John Galt is the ideal man in Rand's philosophical world. He talks the talk, and he walks the walk: he is as successful engineer and physicist who creates amazing inventions, and his philosophies are so convincing that he caused the rest of the world's brightest minds to follow him.
Andrew Ryan is somewhere in between. I like to think of him as an enterprising businessman who subscribed to Rand's philosophies, but only as far as one of her less idealistic students. He talked the talk, and he walked the walk--partially.
Ryan constantly espouses Rand's philosophies throughout the game. He says that Rapture is a city where "the artist would not fear the censor, where the scientist would not be bound by petty morality", where the government would not interfere with business.
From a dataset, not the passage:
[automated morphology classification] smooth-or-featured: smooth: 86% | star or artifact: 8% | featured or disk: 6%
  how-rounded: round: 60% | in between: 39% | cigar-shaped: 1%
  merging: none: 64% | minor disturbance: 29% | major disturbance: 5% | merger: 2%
He states that, unlike big government, he does not resort to violence to fulfill his goals: "My strength is not in steel and fire, that is what the parasites will never understand". Of course, the game goes on to demonstrate that he violated almost every single one of his beliefs: he had Anna Culpepper killed for writing reactionary songs, nationalized Fontaine's businesses, and shackled the minds of the city to slavery: using pheromones to control splicers, splicing to control Big Daddies, and conditioning to control Little Sisters. Despite his claims that his strength lies not in steel or fire, he repeatedly tries to have the player (and anyone who disagrees with him) killed--an interesting parallel to Rand's Atlas Shrugged, where the main characters repeatedly express disgust at violence only to conclude the story through a series of murders (Rand justifies this by saying that a person who does not have their own opinion is less than human). Ryan becomes increasingly delusional as his city collapses, claiming that it was the Little Sisters' faults, as much as his, that they were placed in the situation they were in. He mocks the player for being a slave and not having free will, when that is something that he forced upon nearly the entirety of Rapture. His time at Rapture and his actions have made him the very thing he hated the most: autocratic government. Probably in a moment of clarity and remorse, he finally chooses to have Jack kill him.
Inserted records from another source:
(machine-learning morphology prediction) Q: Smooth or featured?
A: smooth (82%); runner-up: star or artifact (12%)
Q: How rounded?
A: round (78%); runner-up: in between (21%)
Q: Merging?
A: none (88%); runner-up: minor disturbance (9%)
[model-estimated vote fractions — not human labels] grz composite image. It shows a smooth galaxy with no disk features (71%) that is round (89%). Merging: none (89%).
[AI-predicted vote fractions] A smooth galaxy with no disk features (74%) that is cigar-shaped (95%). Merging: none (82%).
This is why I no longer believe that the game is a complete criticism of Rand's philosophy. Rand would have been horrified by all the things that Ryan had done (particularly, I think, the robbing of free will)--were she in Ryan's shoes, I'm pretty certain that she would have chosen death rather than compromise her ideals, as opposed to Ryan, who compromised his ideals and then chose death. But at the same time, I don't think that the game endorses Randian Objectivism, either.
Some would argue that Ryan failed because he compromised his beliefs, but I don't think that's true. Had Ryan not done any of the terrible things he did, that wouldn't have stopped Frank Fontaine from exploiting the system and ultimately becoming a threat. Fontaine was a very real threat and his ultimate goal was the takeover of the city (or, at least, its resources); Ryan's actions towards controlling Fontaine, while barbaric and self-serving, were ultimately very effective (until Jack came along). In this sense, I do believe that Bioshock is a criticism of Randian philosophy.
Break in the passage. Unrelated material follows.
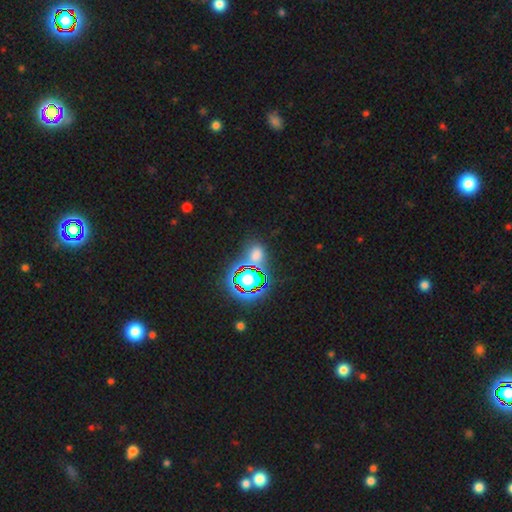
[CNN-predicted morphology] This is possibly a star or artifact rather than a galaxy (46%).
If anything, the people who most closely resemble Rand in the game are not Ryan, but people like McDonaugh, Sullivan, and Culpepper. These are three people who followed Randian Objectivism and refused to compromise their beliefs. Now here's the interesting thing: they are, for the purposes of the game, unwise. The first two are lured by the belief that Fontaine's not such a bad guy and sympathize with him to a point, which causes their frictions with Ryan. However, Fontaine's clearly the bad guy--only Ryan seems to fully comprehend that, and he responds by compromising his beliefs in order to put pressure on Fontaine (and it works, up until Fontaine's incredibly unlikely yet fruitful Ace in the Hole plan--that's another post for another day). True believers of Randian philosophy meet Fontaine, the con man--and they are easily conned. This is, at its essence, why Randian philosophy in Bioshock failed--not because of ADAM, but because of the inevitable destruction of a hard-line philosophy when it meets reality.